Rendered images with source text:
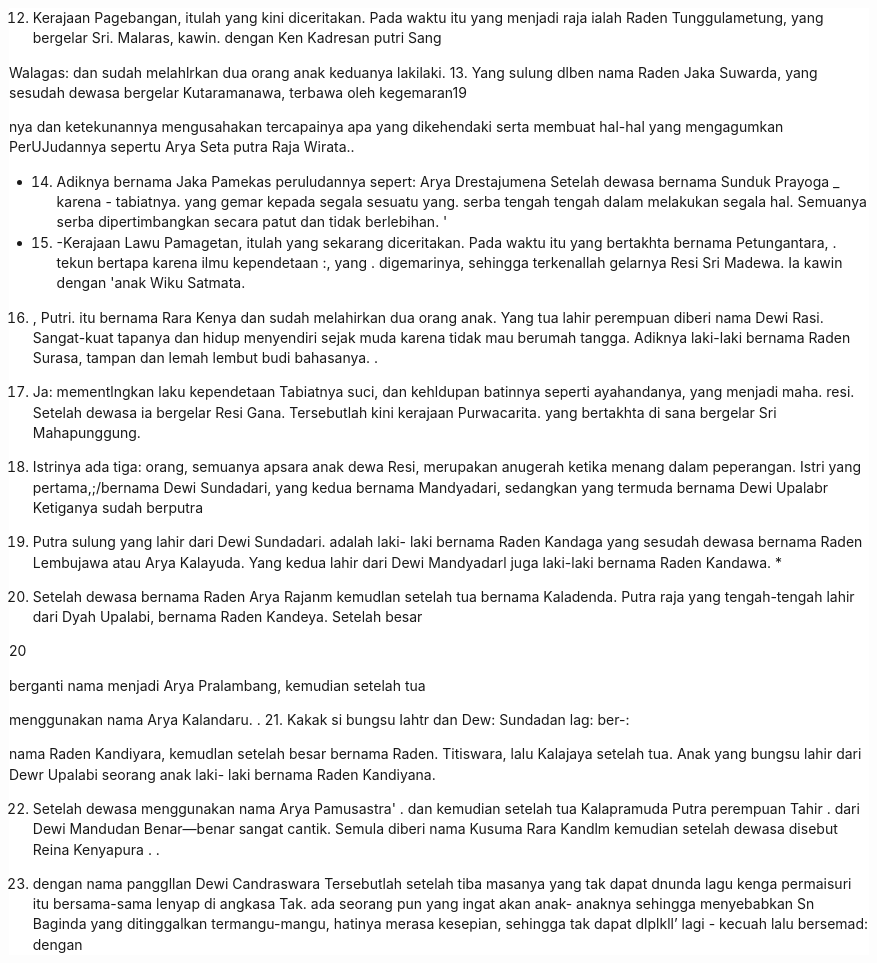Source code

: 12. Kerajaan Pagebangan, itulah yang kini diceritakan.
Pada waktu itu yang menjadi raja ialah Raden Tunggulametung, yang bergelar Sri. Malaras, kawin. dengan Ken Kadresan putri Sang

Walagas: dan sudah melahlrkan dua orang anak keduanya lakilaki.
13. Yang sulung dlben nama Raden Jaka Suwarda, yang sesudah dewasa bergelar Kutaramanawa, terbawa oleh kegemaran19

nya dan ketekunannya mengusahakan tercapainya apa yang dikehendaki serta membuat hal-hal yang mengagumkan PerUJudannya sepertu Arya Seta putra Raja Wirata..

- 14. Adiknya bernama Jaka Pamekas peruludannya sepert: Arya Drestajumena Setelah dewasa bernama Sunduk Prayoga _ karena - tabiatnya. yang gemar kepada segala sesuatu yang. serba tengah tengah dalam melakukan segala hal. Semuanya serba dipertimbangkan secara patut dan tidak berlebihan. '

- 15. -Kerajaan Lawu Pamagetan, itulah yang sekarang diceritakan. Pada waktu itu yang bertakhta bernama Petungantara, .
tekun bertapa karena ilmu kependetaan :, yang . digemarinya, sehingga terkenallah gelarnya Resi Sri Madewa. Ia kawin dengan 'anak Wiku Satmata.

16. , Putri. itu bernama Rara Kenya dan sudah melahirkan dua orang anak. Yang tua lahir perempuan diberi nama Dewi Rasi. Sangat-kuat tapanya dan hidup menyendiri sejak muda karena tidak mau berumah tangga. Adiknya laki-laki bernama Raden Surasa, tampan dan lemah lembut budi bahasanya. .

17. Ja: mementlngkan laku kependetaan Tabiatnya suci, dan kehldupan batinnya seperti ayahandanya, yang menjadi maha.
resi. Setelah dewasa ia bergelar Resi Gana. Tersebutlah kini kerajaan Purwacarita. yang bertakhta di sana bergelar Sri Mahapunggung.

18. Istrinya ada tiga: orang, semuanya apsara anak dewa Resi, merupakan anugerah ketika menang dalam peperangan. Istri yang pertama,;/bernama Dewi Sundadari, yang kedua bernama Mandyadari, sedangkan yang termuda bernama Dewi Upalabr Ketiganya sudah berputra

19. Putra sulung yang lahir dari Dewi Sundadari. adalah laki- laki bernama Raden Kandaga yang sesudah dewasa bernama Raden Lembujawa atau Arya Kalayuda. Yang kedua lahir dari Dewi Mandyadarl juga laki-laki bernama Raden Kandawa. *

20. Setelah dewasa bernama Raden Arya Rajanm kemudlan setelah tua bernama Kaladenda. Putra raja yang tengah-tengah lahir dari Dyah Upalabi, bernama Raden Kandeya. Setelah besar

20

berganti nama menjadi Arya Pralambang, kemudian setelah tua

menggunakan nama Arya Kalandaru. .
21. Kakak si bungsu Iahtr dan Dew: Sundadan lag: ber-:

nama Raden Kandiyara, kemudlan setelah besar bernama Raden.
Titiswara, lalu Kalajaya setelah tua. Anak yang bungsu lahir dari Dewr Upalabi seorang anak laki- laki bernama Raden Kandiyana.

22. Setelah dewasa menggunakan nama Arya Pamusastra' .
dan kemudian setelah tua Kalapramuda Putra perempuan Tahir .
dari Dewi Mandudan Benar—benar sangat cantik. Semula diberi nama Kusuma Rara Kandlm kemudian setelah dewasa disebut Reina Kenyapura . .

23. dengan nama panggllan Dewi Candraswara Tersebutlah setelah tiba masanya yang tak dapat dnunda lagu kenga permaisuri itu bersama-sama lenyap di angkasa Tak. ada seorang pun yang ingat akan anak- anaknya sehingga menyebabkan Sn Baginda yang ditinggalkan termangu-mangu, hatinya merasa kesepian, sehingga tak dapat dlplkll’ lagi - kecuah lalu bersemad: dengan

-- What to do --
The required answer is the run of lines above, starting at the line with "- 15. -Kerajaan" and ending at the line with "tekun bertapa karena", reproduced exactly with both ends.

-- Result of the task --
- 15. -Kerajaan Lawu Pamagetan, itulah yang sekarang diceritakan. Pada waktu itu yang bertakhta bernama Petungantara, .
tekun bertapa karena ilmu kependetaan :, yang . digemarinya, sehingga terkenallah gelarnya Resi Sri Madewa. Ia kawin dengan 'anak Wiku Satmata.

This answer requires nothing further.